Ask HN: How many of you are doing algorithmic programming competitions? - sandaru1

Just wondering, how many of HN'ers are doing algorithmic programming competitions such as Topcoder, Google Codejam, IPSC<p>If you are doing those, are there any reasons besides fun?
======
bravura
In high school, I did the USACO programming competition. I was one of four or
five high school students chosen to represent the USA at the IOI
(international high-school programming competition, akin to the math
olympiad).

In college, I did the ACM collegiate programming competitions, and we placed
eighth in the world.

These competitions are useful to me now when I look for jobs, because I have a
Ph.D., and people assume that Ph.D.'s can't code. (This is actually, sadly,
true more often than you would expect.) So I can point to my programming
contest experience to demonstrate my ability to quickly determine the correct
algorithm and deliver correct, bug-free code under pressure.

Additionally, in the ACM competitions, you get one terminal for three team
members. The general strategy is that you code on paper when you don't have
the terminal. At USACO training camp, we were did exercises coding on paper.

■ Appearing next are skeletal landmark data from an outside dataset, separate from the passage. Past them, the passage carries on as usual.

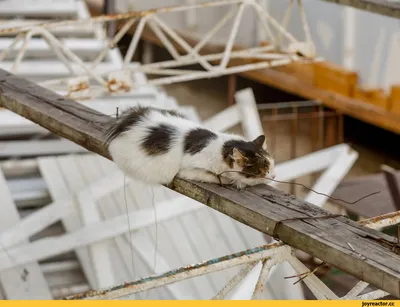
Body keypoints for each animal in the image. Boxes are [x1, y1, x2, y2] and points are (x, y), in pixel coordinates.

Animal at [104, 105, 276, 190]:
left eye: (272, 166)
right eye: (264, 171)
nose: (274, 176)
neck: (221, 147)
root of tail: (130, 118)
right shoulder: (186, 170)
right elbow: (216, 177)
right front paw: (232, 181)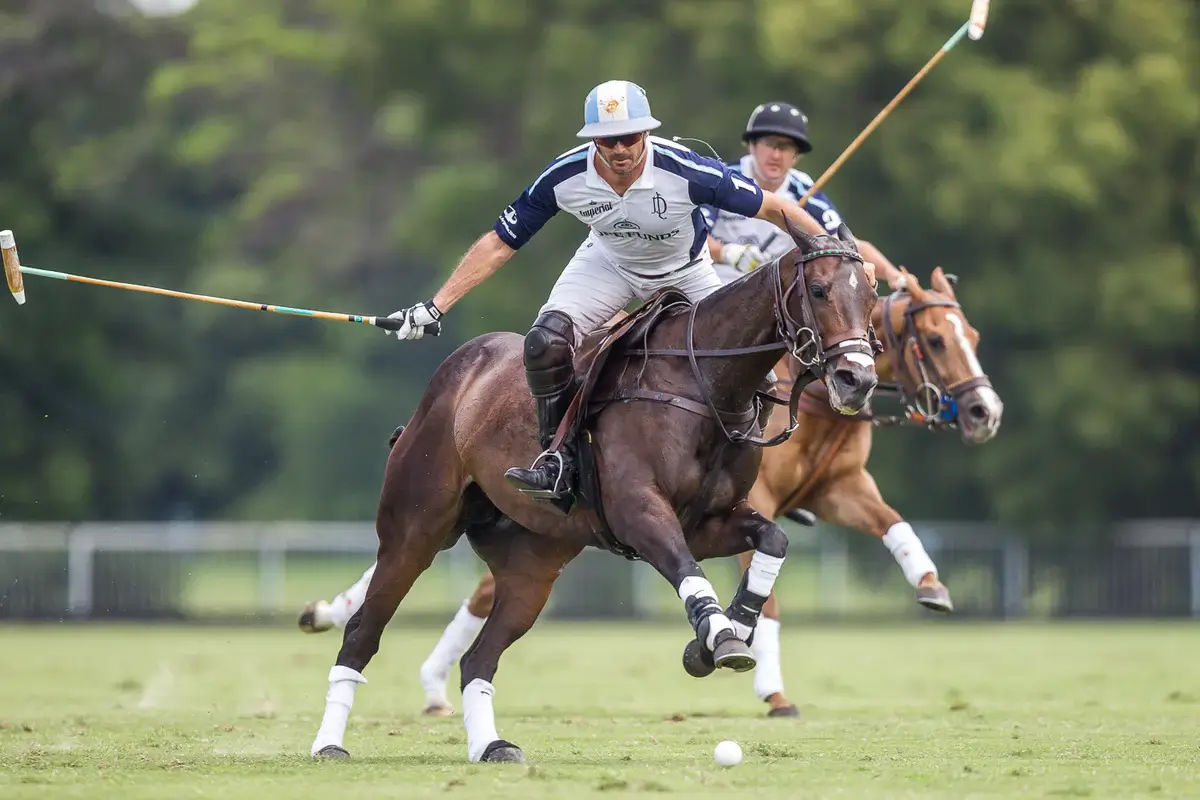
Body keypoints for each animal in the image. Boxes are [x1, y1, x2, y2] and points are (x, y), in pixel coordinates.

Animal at [304, 220, 878, 762]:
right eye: (820, 290)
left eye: (872, 294)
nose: (858, 380)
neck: (704, 383)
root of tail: (458, 368)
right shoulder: (640, 512)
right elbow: (688, 571)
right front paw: (717, 638)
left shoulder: (707, 522)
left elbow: (773, 540)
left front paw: (723, 635)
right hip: (414, 531)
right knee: (363, 631)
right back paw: (328, 743)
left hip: (532, 566)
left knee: (479, 656)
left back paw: (491, 747)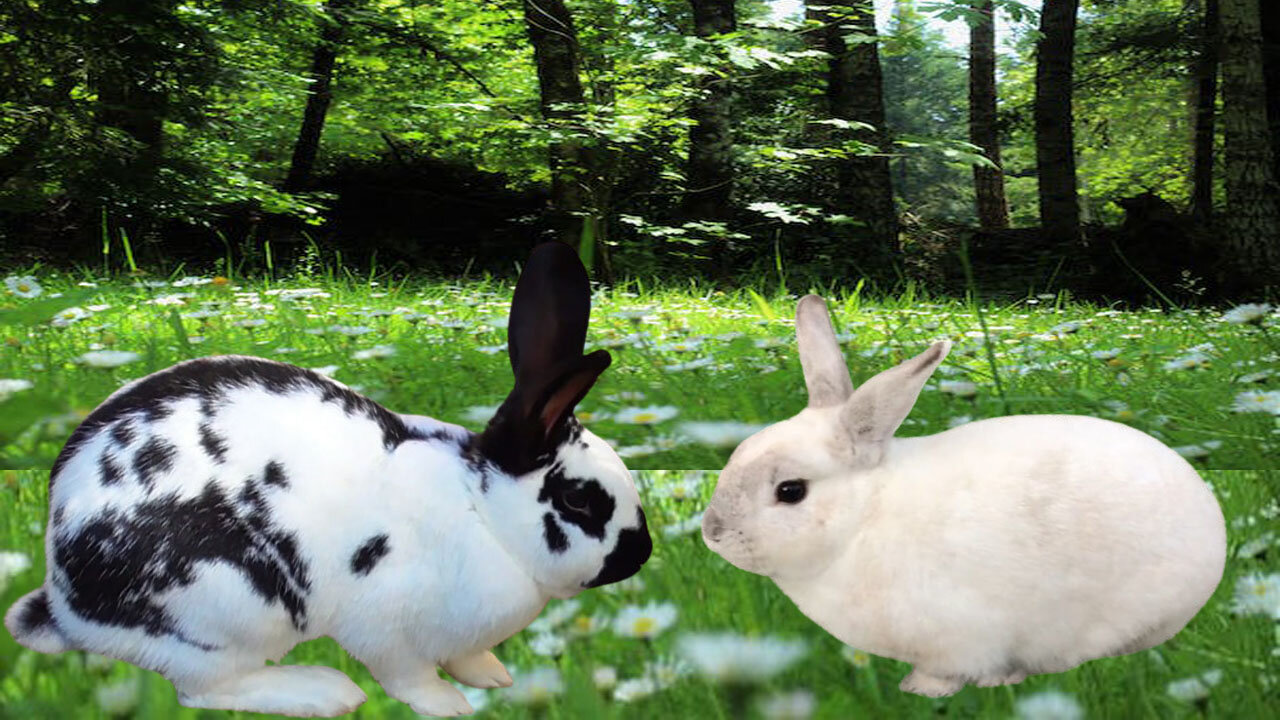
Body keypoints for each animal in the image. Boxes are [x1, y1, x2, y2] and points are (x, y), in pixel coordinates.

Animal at [5, 240, 655, 712]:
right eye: (577, 501)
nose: (640, 554)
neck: (483, 513)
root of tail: (64, 603)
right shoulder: (386, 628)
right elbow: (409, 677)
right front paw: (450, 706)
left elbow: (468, 657)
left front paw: (493, 677)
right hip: (225, 610)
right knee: (204, 689)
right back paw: (323, 691)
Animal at [706, 293, 1223, 696]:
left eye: (790, 491)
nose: (713, 532)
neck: (864, 518)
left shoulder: (961, 635)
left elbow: (950, 670)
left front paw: (921, 689)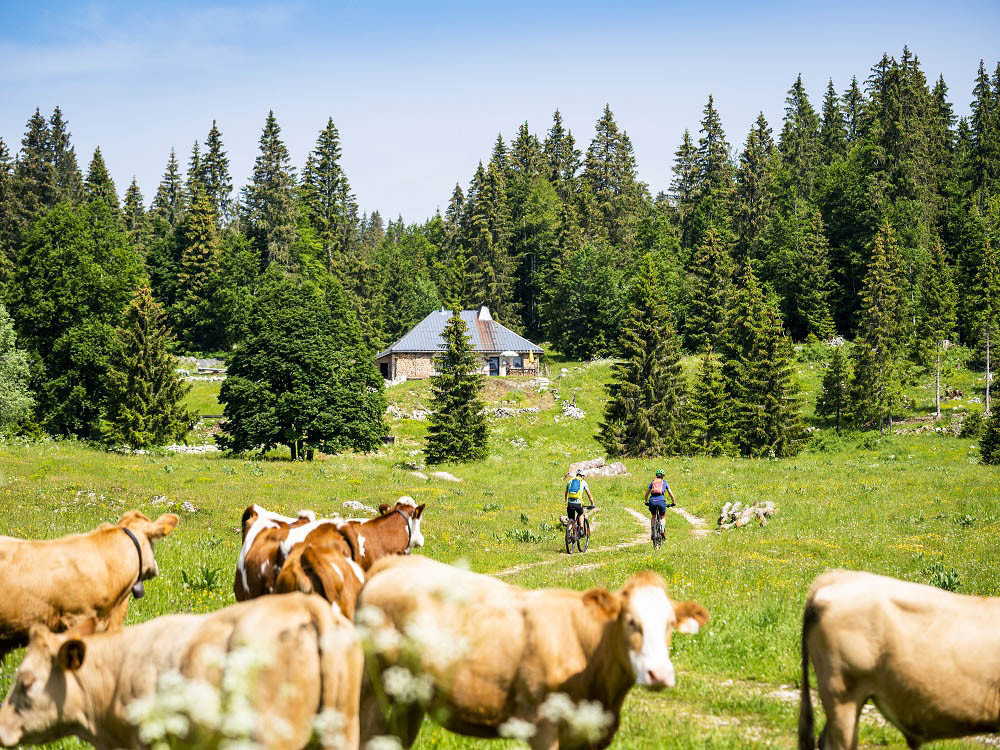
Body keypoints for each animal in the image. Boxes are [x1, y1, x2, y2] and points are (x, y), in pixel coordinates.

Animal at [356, 556, 708, 748]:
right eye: (630, 621)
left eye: (670, 624)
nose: (659, 674)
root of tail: (392, 564)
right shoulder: (542, 728)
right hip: (372, 691)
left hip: (410, 699)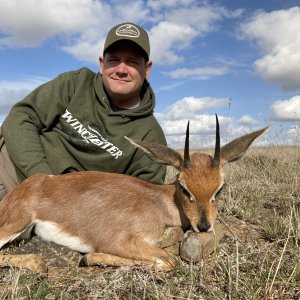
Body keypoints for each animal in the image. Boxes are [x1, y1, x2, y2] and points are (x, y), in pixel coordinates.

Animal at [0, 116, 268, 272]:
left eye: (219, 188)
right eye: (184, 187)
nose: (203, 226)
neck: (160, 203)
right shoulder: (118, 241)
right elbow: (167, 260)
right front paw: (87, 258)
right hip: (15, 224)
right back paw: (38, 263)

In general, an undisciplined coding instinct is to bust out code quickly,
favoring typing over thinking. This can lead to a lot of pain when you need to
change things, or need to debug. Coding on paper encourages good design, by
privileging thinking over typing.

Coding on paper is very useful. I won't dwell on the job thing, but since a
lot of job interviews involve coding on paper or on the whiteboard, it's a
useful skill. The more important thing is that coding on paper enforces a
certain programming disciplines, and teaches you to design things correctly
the first time. By "correctly", I don't mean "comprehensively", but rather in
such a way that if you do need to modify your code at a later date, or change
your design in some way, that it doesn't involve a lot of pain.

------
madmanslitany
I occasionally do Topcoder SRM's and Marathon Matches.

It's partly for fun, partly to keep myself in practice since I don't feel my
current job pushes me as hard intellectually. The pressure and problems are
also good interview practice--though, as a caveat, I feel that some of the
ways they structure problem inputs locks you into a certain way of thinking.
Though, that might be my own fault and means I should just switch languages
randomly during SRM practice to broaden my perspective.